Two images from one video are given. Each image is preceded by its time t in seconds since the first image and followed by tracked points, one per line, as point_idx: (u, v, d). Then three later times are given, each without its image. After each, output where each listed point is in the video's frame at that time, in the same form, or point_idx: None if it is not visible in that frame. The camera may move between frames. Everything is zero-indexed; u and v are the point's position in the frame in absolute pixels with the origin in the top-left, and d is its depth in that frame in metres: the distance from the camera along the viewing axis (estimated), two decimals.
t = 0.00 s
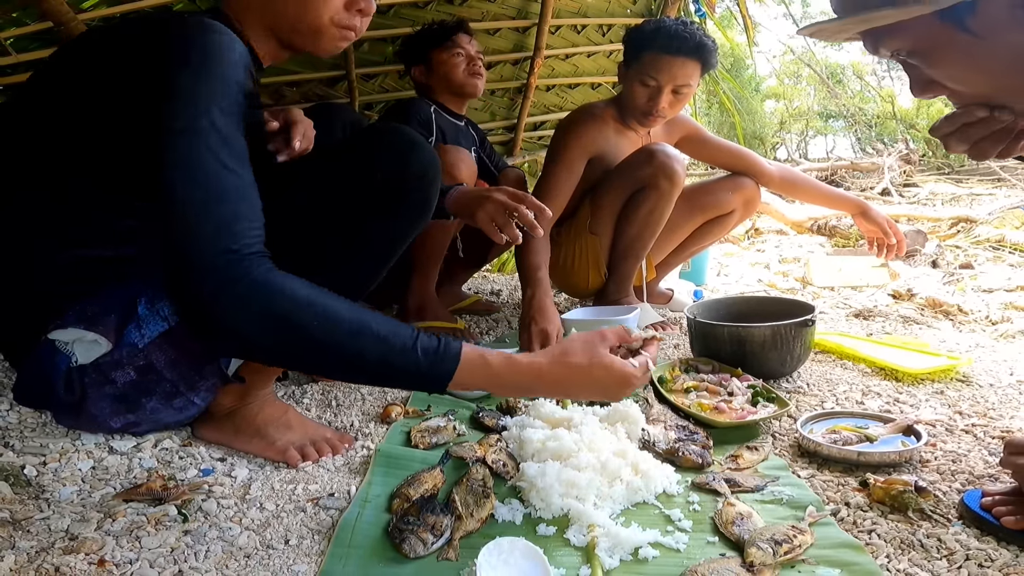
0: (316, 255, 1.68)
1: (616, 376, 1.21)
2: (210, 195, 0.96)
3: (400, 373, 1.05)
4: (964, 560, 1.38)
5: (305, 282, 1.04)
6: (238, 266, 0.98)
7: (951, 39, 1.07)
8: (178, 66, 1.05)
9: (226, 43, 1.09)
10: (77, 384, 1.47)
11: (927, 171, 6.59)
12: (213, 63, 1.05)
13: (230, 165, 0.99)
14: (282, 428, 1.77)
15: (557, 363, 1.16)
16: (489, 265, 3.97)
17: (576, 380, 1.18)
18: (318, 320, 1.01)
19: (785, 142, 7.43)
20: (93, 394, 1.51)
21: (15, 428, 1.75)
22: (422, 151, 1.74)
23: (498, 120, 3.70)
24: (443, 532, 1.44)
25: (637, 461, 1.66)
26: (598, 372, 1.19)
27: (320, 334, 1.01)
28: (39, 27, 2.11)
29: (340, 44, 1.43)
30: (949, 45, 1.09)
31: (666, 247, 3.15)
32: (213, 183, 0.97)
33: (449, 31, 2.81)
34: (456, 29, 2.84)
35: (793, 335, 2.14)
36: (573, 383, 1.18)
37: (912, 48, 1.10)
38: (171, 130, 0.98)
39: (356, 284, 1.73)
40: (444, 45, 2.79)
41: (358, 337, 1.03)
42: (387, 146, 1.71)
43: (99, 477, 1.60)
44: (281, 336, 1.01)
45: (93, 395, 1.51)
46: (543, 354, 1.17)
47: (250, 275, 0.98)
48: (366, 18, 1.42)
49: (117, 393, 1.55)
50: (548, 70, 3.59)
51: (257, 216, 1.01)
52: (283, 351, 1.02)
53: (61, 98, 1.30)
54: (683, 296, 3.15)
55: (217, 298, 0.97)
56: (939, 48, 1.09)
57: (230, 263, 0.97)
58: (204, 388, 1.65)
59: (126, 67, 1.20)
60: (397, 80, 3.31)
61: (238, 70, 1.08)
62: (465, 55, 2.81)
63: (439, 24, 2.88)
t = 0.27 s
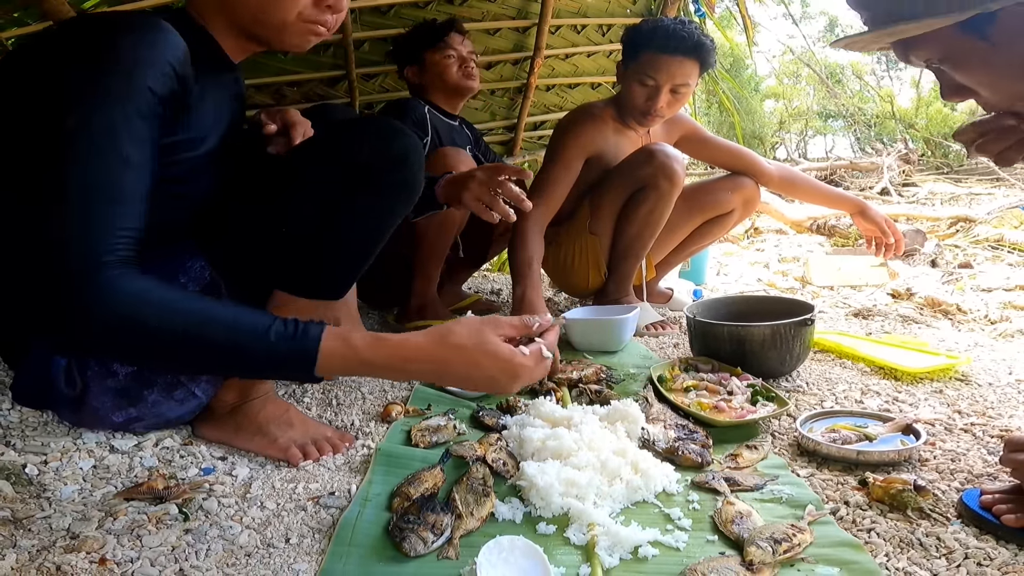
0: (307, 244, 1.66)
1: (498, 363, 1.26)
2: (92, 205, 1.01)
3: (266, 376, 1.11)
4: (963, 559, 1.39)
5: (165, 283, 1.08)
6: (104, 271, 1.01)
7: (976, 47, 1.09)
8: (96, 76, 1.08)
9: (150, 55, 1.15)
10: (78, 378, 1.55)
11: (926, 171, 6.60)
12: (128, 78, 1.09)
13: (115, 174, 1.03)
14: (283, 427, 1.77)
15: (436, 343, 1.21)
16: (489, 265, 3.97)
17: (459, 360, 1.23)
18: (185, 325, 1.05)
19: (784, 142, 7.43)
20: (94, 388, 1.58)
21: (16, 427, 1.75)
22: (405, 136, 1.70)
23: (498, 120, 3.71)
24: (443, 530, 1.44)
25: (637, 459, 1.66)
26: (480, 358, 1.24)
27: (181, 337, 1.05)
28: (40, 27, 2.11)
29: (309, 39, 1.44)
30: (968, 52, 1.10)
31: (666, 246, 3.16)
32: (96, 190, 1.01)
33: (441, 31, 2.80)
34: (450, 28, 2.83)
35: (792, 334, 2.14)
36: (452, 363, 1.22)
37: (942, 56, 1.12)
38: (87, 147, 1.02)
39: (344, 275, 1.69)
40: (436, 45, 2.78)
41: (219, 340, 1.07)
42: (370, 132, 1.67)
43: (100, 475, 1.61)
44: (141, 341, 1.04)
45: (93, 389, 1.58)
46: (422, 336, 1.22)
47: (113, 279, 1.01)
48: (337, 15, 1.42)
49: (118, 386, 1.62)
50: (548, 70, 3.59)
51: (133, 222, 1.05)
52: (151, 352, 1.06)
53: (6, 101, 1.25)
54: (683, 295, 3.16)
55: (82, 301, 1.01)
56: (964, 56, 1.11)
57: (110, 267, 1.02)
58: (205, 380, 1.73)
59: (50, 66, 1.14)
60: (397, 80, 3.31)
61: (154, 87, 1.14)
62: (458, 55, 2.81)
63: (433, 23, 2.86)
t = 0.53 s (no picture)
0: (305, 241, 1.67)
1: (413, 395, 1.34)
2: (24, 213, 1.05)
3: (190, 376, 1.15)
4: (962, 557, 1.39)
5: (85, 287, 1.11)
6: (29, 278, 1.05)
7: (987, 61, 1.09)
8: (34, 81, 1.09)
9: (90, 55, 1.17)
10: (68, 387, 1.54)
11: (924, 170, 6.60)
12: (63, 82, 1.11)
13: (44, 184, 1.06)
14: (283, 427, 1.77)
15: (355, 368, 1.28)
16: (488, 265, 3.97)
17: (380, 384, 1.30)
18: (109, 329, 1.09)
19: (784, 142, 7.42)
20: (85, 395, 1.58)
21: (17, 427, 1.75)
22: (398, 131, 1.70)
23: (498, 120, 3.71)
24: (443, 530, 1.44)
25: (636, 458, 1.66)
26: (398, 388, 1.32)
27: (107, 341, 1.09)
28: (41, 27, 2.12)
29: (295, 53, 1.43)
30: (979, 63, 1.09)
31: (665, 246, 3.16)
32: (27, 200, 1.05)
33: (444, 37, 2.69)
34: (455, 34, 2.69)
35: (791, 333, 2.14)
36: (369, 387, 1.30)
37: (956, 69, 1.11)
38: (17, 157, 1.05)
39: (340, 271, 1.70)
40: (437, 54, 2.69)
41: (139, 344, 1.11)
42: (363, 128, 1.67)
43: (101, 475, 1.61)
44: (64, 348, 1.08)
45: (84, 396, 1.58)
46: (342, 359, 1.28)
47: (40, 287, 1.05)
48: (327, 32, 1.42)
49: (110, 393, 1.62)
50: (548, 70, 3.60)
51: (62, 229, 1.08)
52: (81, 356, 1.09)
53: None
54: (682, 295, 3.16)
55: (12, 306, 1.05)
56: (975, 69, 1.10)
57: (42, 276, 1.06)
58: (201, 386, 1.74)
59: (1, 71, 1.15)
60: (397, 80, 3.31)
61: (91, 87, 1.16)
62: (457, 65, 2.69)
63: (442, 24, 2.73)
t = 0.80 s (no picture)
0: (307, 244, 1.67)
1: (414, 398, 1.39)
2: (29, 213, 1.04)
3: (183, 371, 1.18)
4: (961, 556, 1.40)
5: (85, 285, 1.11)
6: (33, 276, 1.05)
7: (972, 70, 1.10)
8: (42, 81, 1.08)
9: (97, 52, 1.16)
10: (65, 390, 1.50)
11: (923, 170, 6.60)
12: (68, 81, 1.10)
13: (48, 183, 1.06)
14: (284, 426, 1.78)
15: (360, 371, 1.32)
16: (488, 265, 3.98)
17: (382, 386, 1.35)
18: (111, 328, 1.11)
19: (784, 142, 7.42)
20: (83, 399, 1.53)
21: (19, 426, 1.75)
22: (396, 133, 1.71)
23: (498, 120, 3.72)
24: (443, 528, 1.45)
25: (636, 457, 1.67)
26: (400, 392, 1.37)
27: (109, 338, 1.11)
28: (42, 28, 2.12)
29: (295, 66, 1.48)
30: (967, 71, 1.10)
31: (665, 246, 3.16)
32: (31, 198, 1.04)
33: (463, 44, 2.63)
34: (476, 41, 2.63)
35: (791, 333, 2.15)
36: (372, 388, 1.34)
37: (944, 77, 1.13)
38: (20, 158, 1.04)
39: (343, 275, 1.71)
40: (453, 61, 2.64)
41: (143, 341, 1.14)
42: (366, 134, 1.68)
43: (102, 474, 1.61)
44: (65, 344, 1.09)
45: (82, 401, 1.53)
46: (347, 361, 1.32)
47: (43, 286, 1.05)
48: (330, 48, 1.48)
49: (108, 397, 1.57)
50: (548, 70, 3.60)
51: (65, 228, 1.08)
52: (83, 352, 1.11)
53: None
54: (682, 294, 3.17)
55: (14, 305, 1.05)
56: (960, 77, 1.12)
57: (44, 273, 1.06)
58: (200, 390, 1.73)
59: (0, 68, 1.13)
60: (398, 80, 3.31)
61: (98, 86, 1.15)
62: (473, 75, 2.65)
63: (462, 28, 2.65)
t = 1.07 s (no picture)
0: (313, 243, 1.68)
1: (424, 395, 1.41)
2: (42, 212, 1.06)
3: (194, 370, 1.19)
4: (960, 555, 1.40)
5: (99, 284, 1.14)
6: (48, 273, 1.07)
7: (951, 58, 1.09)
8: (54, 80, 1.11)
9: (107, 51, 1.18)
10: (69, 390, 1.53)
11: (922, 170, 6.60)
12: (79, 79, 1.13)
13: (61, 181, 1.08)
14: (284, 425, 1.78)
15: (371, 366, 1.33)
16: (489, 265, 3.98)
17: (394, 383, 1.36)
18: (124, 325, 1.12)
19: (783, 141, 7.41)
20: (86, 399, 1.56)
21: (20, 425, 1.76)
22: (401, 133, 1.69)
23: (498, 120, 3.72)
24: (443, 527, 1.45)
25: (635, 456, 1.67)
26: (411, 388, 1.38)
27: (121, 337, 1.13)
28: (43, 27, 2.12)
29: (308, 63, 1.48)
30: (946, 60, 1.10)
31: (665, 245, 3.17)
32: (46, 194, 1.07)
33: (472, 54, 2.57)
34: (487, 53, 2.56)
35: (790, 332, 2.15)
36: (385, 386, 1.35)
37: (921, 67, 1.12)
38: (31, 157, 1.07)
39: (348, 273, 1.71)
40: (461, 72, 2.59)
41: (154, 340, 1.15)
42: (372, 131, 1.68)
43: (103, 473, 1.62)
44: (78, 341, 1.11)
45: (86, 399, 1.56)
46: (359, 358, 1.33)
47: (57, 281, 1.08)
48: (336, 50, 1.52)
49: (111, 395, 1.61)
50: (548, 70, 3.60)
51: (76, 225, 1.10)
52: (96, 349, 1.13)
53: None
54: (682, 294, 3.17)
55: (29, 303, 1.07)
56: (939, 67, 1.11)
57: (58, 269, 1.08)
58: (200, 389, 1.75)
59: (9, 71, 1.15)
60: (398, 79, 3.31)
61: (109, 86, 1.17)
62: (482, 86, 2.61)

**TASK INSTRUCTIONS:** Only the lines above starting at the line that holds "13: (115, 174, 1.03)" and ending at the line that holds "55: (12, 306, 1.05)" are to be repeated, exactly and in full.

**COMPLETED EXERCISE:**
13: (115, 174, 1.03)
14: (283, 427, 1.77)
15: (436, 343, 1.21)
16: (489, 265, 3.97)
17: (459, 360, 1.23)
18: (185, 325, 1.05)
19: (784, 142, 7.43)
20: (94, 388, 1.58)
21: (16, 427, 1.75)
22: (405, 136, 1.70)
23: (498, 120, 3.71)
24: (443, 530, 1.44)
25: (637, 459, 1.66)
26: (480, 358, 1.24)
27: (181, 337, 1.05)
28: (40, 27, 2.11)
29: (309, 39, 1.44)
30: (968, 52, 1.10)
31: (666, 246, 3.16)
32: (96, 190, 1.01)
33: (441, 31, 2.80)
34: (450, 28, 2.83)
35: (792, 334, 2.14)
36: (452, 363, 1.22)
37: (942, 56, 1.12)
38: (87, 147, 1.02)
39: (344, 275, 1.69)
40: (436, 45, 2.78)
41: (219, 340, 1.07)
42: (370, 132, 1.67)
43: (100, 475, 1.61)
44: (141, 341, 1.04)
45: (93, 389, 1.58)
46: (422, 336, 1.22)
47: (113, 279, 1.01)
48: (337, 15, 1.42)
49: (118, 386, 1.62)
50: (548, 70, 3.59)
51: (133, 222, 1.05)
52: (151, 352, 1.06)
53: (6, 101, 1.25)
54: (683, 295, 3.16)
55: (82, 301, 1.01)
56: (964, 56, 1.11)
57: (110, 267, 1.02)
58: (205, 380, 1.73)
59: (50, 66, 1.14)
60: (397, 80, 3.31)
61: (154, 87, 1.14)
62: (458, 55, 2.81)
63: (433, 23, 2.86)
t = 0.53 s (no picture)
0: (305, 241, 1.67)
1: (413, 395, 1.34)
2: (24, 213, 1.05)
3: (190, 376, 1.15)
4: (962, 557, 1.39)
5: (85, 287, 1.11)
6: (29, 278, 1.05)
7: (987, 61, 1.09)
8: (34, 81, 1.09)
9: (90, 55, 1.17)
10: (68, 387, 1.54)
11: (924, 170, 6.60)
12: (63, 82, 1.11)
13: (44, 184, 1.06)
14: (283, 427, 1.77)
15: (355, 368, 1.28)
16: (488, 265, 3.97)
17: (380, 384, 1.30)
18: (109, 329, 1.09)
19: (784, 142, 7.42)
20: (85, 395, 1.58)
21: (17, 427, 1.75)
22: (398, 131, 1.70)
23: (498, 120, 3.71)
24: (443, 530, 1.44)
25: (636, 458, 1.66)
26: (398, 388, 1.32)
27: (107, 341, 1.09)
28: (41, 27, 2.12)
29: (295, 53, 1.43)
30: (979, 63, 1.09)
31: (665, 246, 3.16)
32: (27, 200, 1.05)
33: (444, 37, 2.69)
34: (455, 34, 2.69)
35: (791, 333, 2.14)
36: (369, 387, 1.30)
37: (956, 69, 1.11)
38: (17, 157, 1.05)
39: (340, 271, 1.70)
40: (437, 54, 2.69)
41: (139, 344, 1.11)
42: (363, 128, 1.67)
43: (101, 475, 1.61)
44: (64, 348, 1.08)
45: (84, 396, 1.58)
46: (342, 359, 1.28)
47: (40, 287, 1.05)
48: (327, 32, 1.42)
49: (110, 393, 1.62)
50: (548, 70, 3.60)
51: (62, 229, 1.08)
52: (81, 356, 1.09)
53: None
54: (682, 295, 3.16)
55: (12, 306, 1.05)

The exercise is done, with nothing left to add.